Extracted records:
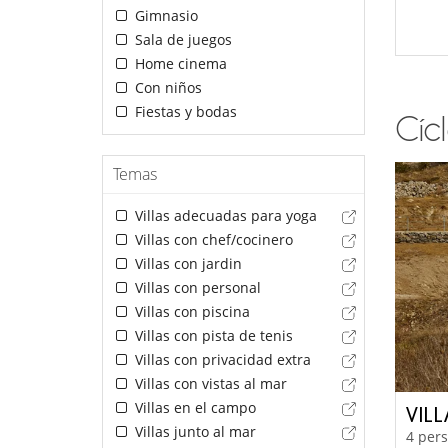
Gimnasio
Sala de juegos
Home cinema
Con niños
Fiestas y bodas
Cícl
Temas
Villas adecuadas para yoga
Villas con chef/cocinero
Villas con jardin
Villas con personal
Villas con piscina
Villas con pista de tenis
Villas con privacidad extra
Villas con vistas al mar
Villas en el campo
VILL
Villas junto al mar
4 pers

To-do item: Pictures aside, restate all of the entries exactly.

Written response:
Gimnasio
Sala de juegos
Home cinema
Con niños
Fiestas y bodas
Cícl
Temas
Villas adecuadas para yoga
Villas con chef/cocinero
Villas con jardin
Villas con personal
Villas con piscina
Villas con pista de tenis
Villas con privacidad extra
Villas con vistas al mar
Villas en el campo
VILL
Villas junto al mar
4 pers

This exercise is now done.